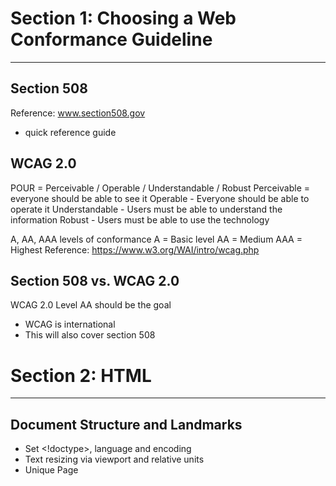 # Section 1: Choosing a Web Conformance Guideline
-----------------------------------------------------------------------------------------

## Section 508
Reference: www.section508.gov
- quick reference guide

## WCAG 2.0
POUR = Perceivable / Operable / Understandable / Robust
Perceivable = everyone should be able to see it
Operable - Everyone should be able to operate it
Understandable - Users must be able to understand the information
Robust - Users must be able to use the technology

A, AA, AAA levels of conformance
A = Basic level
AA = Medium
AAA = Highest
Reference: https://www.w3.org/WAI/intro/wcag.php

## Section 508 vs. WCAG 2.0
WCAG 2.0 Level AA should be the goal
- WCAG is international
- This will also cover section 508


# Section 2: HTML
-----------------------------------------------------------------------------------------
## Document Structure and Landmarks
- Set <!doctype>, language and encoding
- Text resizing via viewport and relative units
- Unique Page <title>
- Landmarks
- Headings <h1> through <h6>

## Lists
List Types:
- Ordered List <ol>
- Unorded List <ul>
- Description List <dl />

Lists add semantic usability to a website
Screen readers can go through them easily
This meets level A 1.3.1 for WCAG
Visual cues, via CSS, must be conveyed non-visually via semantics

## Navigation and Skip Links
Consistent Navigation
Multiple Ways to Find Page / Content
Meaningful Link Content
Consistent Overall Interface
Skip Links

- Navigation should always be in the same order
- Add a Sitemap for usability and SEO



# Section 3: Media
-----------------------------------------------------------------------------------------


# Section 4: Responsive Web Design & Accessibility
-----------------------------------------------------------------------------------------
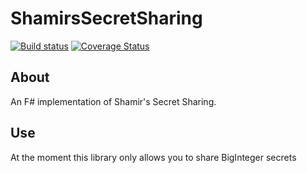 # ShamirsSecretSharing

[![Build status](https://ci.appveyor.com/api/projects/status/uow4jkvbkm9s6rk3?svg=true)](https://ci.appveyor.com/project/JackMatusiewicz/ShamirsSecretSharing)
[![Coverage Status](https://coveralls.io/repos/github/JackMatusiewicz/ShamirsSecretSharing/badge.svg?branch=master)](https://coveralls.io/github/JackMatusiewicz/ShamirsSecretSharing?branch=master)

About
-----
An F# implementation of Shamir's Secret Sharing.

Use
-----
At the moment this library only allows you to share BigInteger secrets
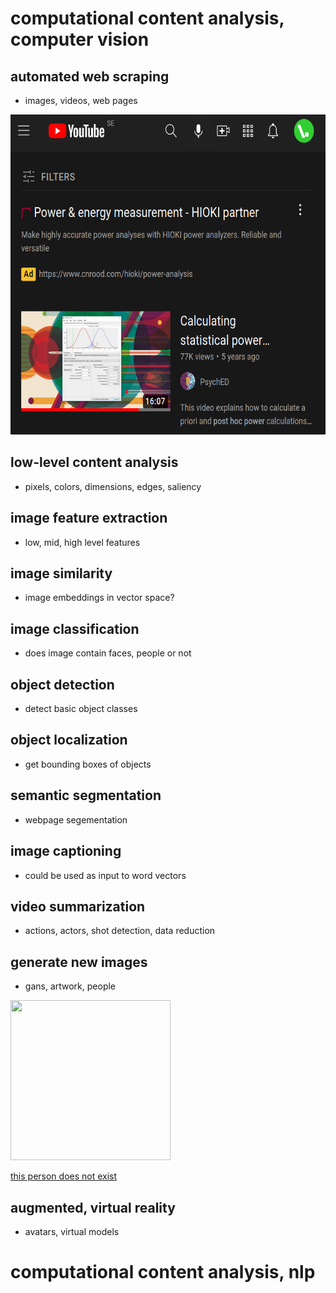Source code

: # computational content analysis, computer vision

## automated web scraping
- images, videos, web pages

<img src="https://github.com/nils-holmberg/cca-cv/raw/main/web/isk/website.png" width="512" height="512">

## low-level content analysis
- pixels, colors, dimensions, edges, saliency

## image feature extraction
- low, mid, high level features

## image similarity
- image embeddings in vector space?

## image classification
- does image contain faces, people or not

## object detection
- detect basic object classes

## object localization
- get bounding boxes of objects

## semantic segmentation
- webpage segementation

## image captioning
- could be used as input to word vectors

## video summarization
- actions, actors, shot detection, data reduction

## generate new images
- gans, artwork, people

<img src="https://nils-holmberg.github.io/scom-expm/img/person/person-fn-001.jpg_output.png" width="256" height="256">

[this person does not exist](https://this-person-does-not-exist.com/en)

## augmented, virtual reality
- avatars, virtual models

# computational content analysis, nlp







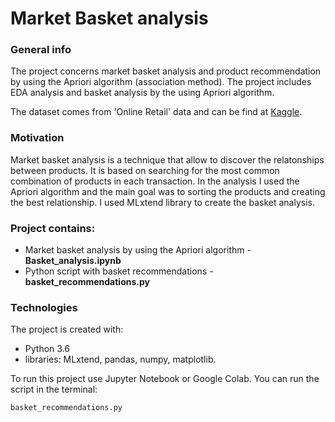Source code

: # Market Basket analysis

### General info
The project concerns market basket analysis and product recommendation by using the Apriori algorithm (association method). The project includes EDA analysis and basket analysis by the using Apriori algorithm.

The dataset comes from 'Online Retail' data and can be find at [Kaggle](https://www.kaggle.com/puneetbhaya/online-retail).

### Motivation

Market basket analysis is a technique that allow to discover the relatonships between products. It is based on searching for the most common combination of products in each transaction. In the analysis I used the Apriori algorithm and the main goal was to sorting the products and creating the best relationship. I used MLxtend library to create the basket analysis.

### Project contains:
- Market basket analysis by using the Apriori algorithm  - **Basket_analysis.ipynb** 
- Python script with basket recommendations - **basket_recommendations.py**

### Technologies
The project is created with:
- Python 3.6
- libraries: MLxtend, pandas, numpy, matplotlib.

To run this project use Jupyter Notebook or Google Colab.
You can run the script in the terminal:

    basket_recommendations.py

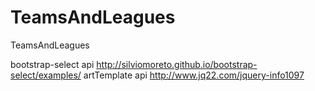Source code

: # TeamsAndLeagues
TeamsAndLeagues

bootstrap-select api http://silviomoreto.github.io/bootstrap-select/examples/
artTemplate api http://www.jq22.com/jquery-info1097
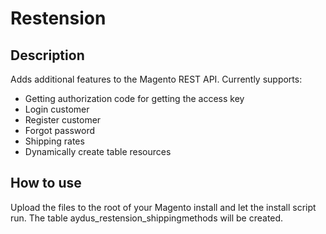 Restension
==========

Description
-----------
Adds additional features to the Magento REST API. Currently supports:

- Getting authorization code for getting the access key
- Login customer
- Register customer
- Forgot password
- Shipping rates
- Dynamically create table resources

How to use
-------------------------
Upload the files to the root of your Magento install and let the install script run.
The table aydus_restension_shippingmethods will be created.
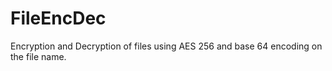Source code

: # FileEncDec
Encryption and Decryption of files using AES 256 and base 64 encoding on the file name.
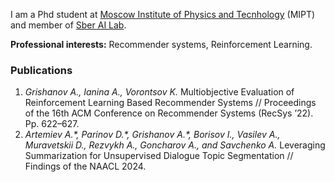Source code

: I am a Phd student at [Moscow Institute of Physics and Tecnhology](https://mipt.ru/english/) (MIPT) and member of [Sber AI Lab](https://sberlabs.com/laboratories/sber-ai-lab).

**Professional interests:** Recommender systems, Reinforcement Learning.

### Publications

1. _Grishanov A., Ianina A., Vorontsov K._ Multiobjective Evaluation of Reinforcement Learning Based Recommender Systems // Proceedings of the 16th ACM Conference on Recommender Systems (RecSys ’22). Pp. 622–627.
2. _Artemiev A.\*, Parinov D.\*, Grishanov A.\*, Borisov I., Vasilev A., Muravetskii D., Rezvykh A., Goncharov A., and Savchenko A._ Leveraging Summarization for Unsupervised Dialogue Topic Segmentation // Findings of the NAACL 2024.
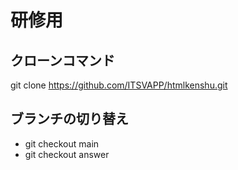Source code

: # 研修用

## クローンコマンド

git clone https://github.com/ITSVAPP/htmlkenshu.git

## ブランチの切り替え

- git checkout main
- git checkout answer
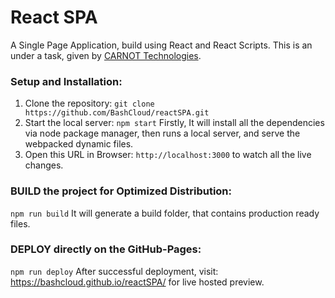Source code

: # React SPA
A Single Page Application, build using React and React Scripts. This is an under a task, given by [CARNOT Technologies](https://www.carsense.in/).

### Setup and Installation:
1) Clone the repository: 
`
  git clone https://github.com/BashCloud/reactSPA.git
`
2) Start the local server:
`
  npm start
`
Firstly, It will install all the dependencies via node package manager, then runs a local server, and serve the webpacked dynamic files.
3) Open this URL in Browser: 
`
  http://localhost:3000
` to watch all the live changes.

### BUILD the project for Optimized Distribution:
`
npm run build
` It will generate a build folder, that contains production ready files.

### DEPLOY directly on the GitHub-Pages:
` npm run deploy ` After successful deployment, visit: https://bashcloud.github.io/reactSPA/ for live hosted preview.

▶ **Work to be completed**: Please write out all the entries above exactly, but leave out the pictures.

▶ **Result of this exercise**:
 # Section 1: Choosing a Web Conformance Guideline
-----------------------------------------------------------------------------------------

## Section 508
Reference: www.section508.gov
- quick reference guide

## WCAG 2.0
POUR = Perceivable / Operable / Understandable / Robust
Perceivable = everyone should be able to see it
Operable - Everyone should be able to operate it
Understandable - Users must be able to understand the information
Robust - Users must be able to use the technology

A, AA, AAA levels of conformance
A = Basic level
AA = Medium
AAA = Highest
Reference: https://www.w3.org/WAI/intro/wcag.php

## Section 508 vs. WCAG 2.0
WCAG 2.0 Level AA should be the goal
- WCAG is international
- This will also cover section 508


# Section 2: HTML
-----------------------------------------------------------------------------------------
## Document Structure and Landmarks
- Set <!doctype>, language and encoding
- Text resizing via viewport and relative units
- Unique Page <title>
- Landmarks
- Headings <h1> through <h6>

## Lists
List Types:
- Ordered List <ol>
- Unorded List <ul>
- Description List <dl />

Lists add semantic usability to a website
Screen readers can go through them easily
This meets level A 1.3.1 for WCAG
Visual cues, via CSS, must be conveyed non-visually via semantics

## Navigation and Skip Links
Consistent Navigation
Multiple Ways to Find Page / Content
Meaningful Link Content
Consistent Overall Interface
Skip Links

- Navigation should always be in the same order
- Add a Sitemap for usability and SEO



# Section 3: Media
-----------------------------------------------------------------------------------------


# Section 4: Responsive Web Design & Accessibility
-----------------------------------------------------------------------------------------
 # ShamirsSecretSharing

[![Build status](https://ci.appveyor.com/api/projects/status/uow4jkvbkm9s6rk3?svg=true)](https://ci.appveyor.com/project/JackMatusiewicz/ShamirsSecretSharing)
[![Coverage Status](https://coveralls.io/repos/github/JackMatusiewicz/ShamirsSecretSharing/badge.svg?branch=master)](https://coveralls.io/github/JackMatusiewicz/ShamirsSecretSharing?branch=master)

About
-----
An F# implementation of Shamir's Secret Sharing.

Use
-----
At the moment this library only allows you to share BigInteger secrets
Source code

: # computational content analysis, computer vision

## automated web scraping
- images, videos, web pages

<img src="https://github.com/nils-holmberg/cca-cv/raw/main/web/isk/website.png" width="512" height="512">

## low-level content analysis
- pixels, colors, dimensions, edges, saliency

## image feature extraction
- low, mid, high level features

## image similarity
- image embeddings in vector space?

## image classification
- does image contain faces, people or not

## object detection
- detect basic object classes

## object localization
- get bounding boxes of objects

## semantic segmentation
- webpage segementation

## image captioning
- could be used as input to word vectors

## video summarization
- actions, actors, shot detection, data reduction

## generate new images
- gans, artwork, people

<img src="https://nils-holmberg.github.io/scom-expm/img/person/person-fn-001.jpg_output.png" width="256" height="256">

[this person does not exist](https://this-person-does-not-exist.com/en)

## augmented, virtual reality
- avatars, virtual models

# computational content analysis, nlp







Source code

: # Market Basket analysis

### General info
The project concerns market basket analysis and product recommendation by using the Apriori algorithm (association method). The project includes EDA analysis and basket analysis by the using Apriori algorithm.

The dataset comes from 'Online Retail' data and can be find at [Kaggle](https://www.kaggle.com/puneetbhaya/online-retail).

### Motivation

Market basket analysis is a technique that allow to discover the relatonships between products. It is based on searching for the most common combination of products in each transaction. In the analysis I used the Apriori algorithm and the main goal was to sorting the products and creating the best relationship. I used MLxtend library to create the basket analysis.

### Project contains:
- Market basket analysis by using the Apriori algorithm  - **Basket_analysis.ipynb** 
- Python script with basket recommendations - **basket_recommendations.py**

### Technologies
The project is created with:
- Python 3.6
- libraries: MLxtend, pandas, numpy, matplotlib.

To run this project use Jupyter Notebook or Google Colab.
You can run the script in the terminal:

    basket_recommendations.py

Source code

: # TeamsAndLeagues
TeamsAndLeagues

bootstrap-select api http://silviomoreto.github.io/bootstrap-select/examples/
artTemplate api http://www.jq22.com/jquery-info1097
 Restension
==========

Description
-----------
Adds additional features to the Magento REST API. Currently supports:

- Getting authorization code for getting the access key
- Login customer
- Register customer
- Forgot password
- Shipping rates
- Dynamically create table resources

How to use
-------------------------
Upload the files to the root of your Magento install and let the install script run.
The table aydus_restension_shippingmethods will be created.
Source code

: # FileEncDec
Encryption and Decryption of files using AES 256 and base 64 encoding on the file name.
Source code

: I am a Phd student at [Moscow Institute of Physics and Tecnhology](https://mipt.ru/english/) (MIPT) and member of [Sber AI Lab](https://sberlabs.com/laboratories/sber-ai-lab).

**Professional interests:** Recommender systems, Reinforcement Learning.

### Publications

1. _Grishanov A., Ianina A., Vorontsov K._ Multiobjective Evaluation of Reinforcement Learning Based Recommender Systems // Proceedings of the 16th ACM Conference on Recommender Systems (RecSys ’22). Pp. 622–627.
2. _Artemiev A.\*, Parinov D.\*, Grishanov A.\*, Borisov I., Vasilev A., Muravetskii D., Rezvykh A., Goncharov A., and Savchenko A._ Leveraging Summarization for Unsupervised Dialogue Topic Segmentation // Findings of the NAACL 2024.
Source code

: # 研修用

## クローンコマンド

git clone https://github.com/ITSVAPP/htmlkenshu.git

## ブランチの切り替え

- git checkout main
- git checkout answer
Source code

: # React SPA
A Single Page Application, build using React and React Scripts. This is an under a task, given by [CARNOT Technologies](https://www.carsense.in/).

### Setup and Installation:
1) Clone the repository: 
`
  git clone https://github.com/BashCloud/reactSPA.git
`
2) Start the local server:
`
  npm start
`
Firstly, It will install all the dependencies via node package manager, then runs a local server, and serve the webpacked dynamic files.
3) Open this URL in Browser: 
`
  http://localhost:3000
` to watch all the live changes.

### BUILD the project for Optimized Distribution:
`
npm run build
` It will generate a build folder, that contains production ready files.

### DEPLOY directly on the GitHub-Pages:
` npm run deploy ` After successful deployment, visit: https://bashcloud.github.io/reactSPA/ for live hosted preview.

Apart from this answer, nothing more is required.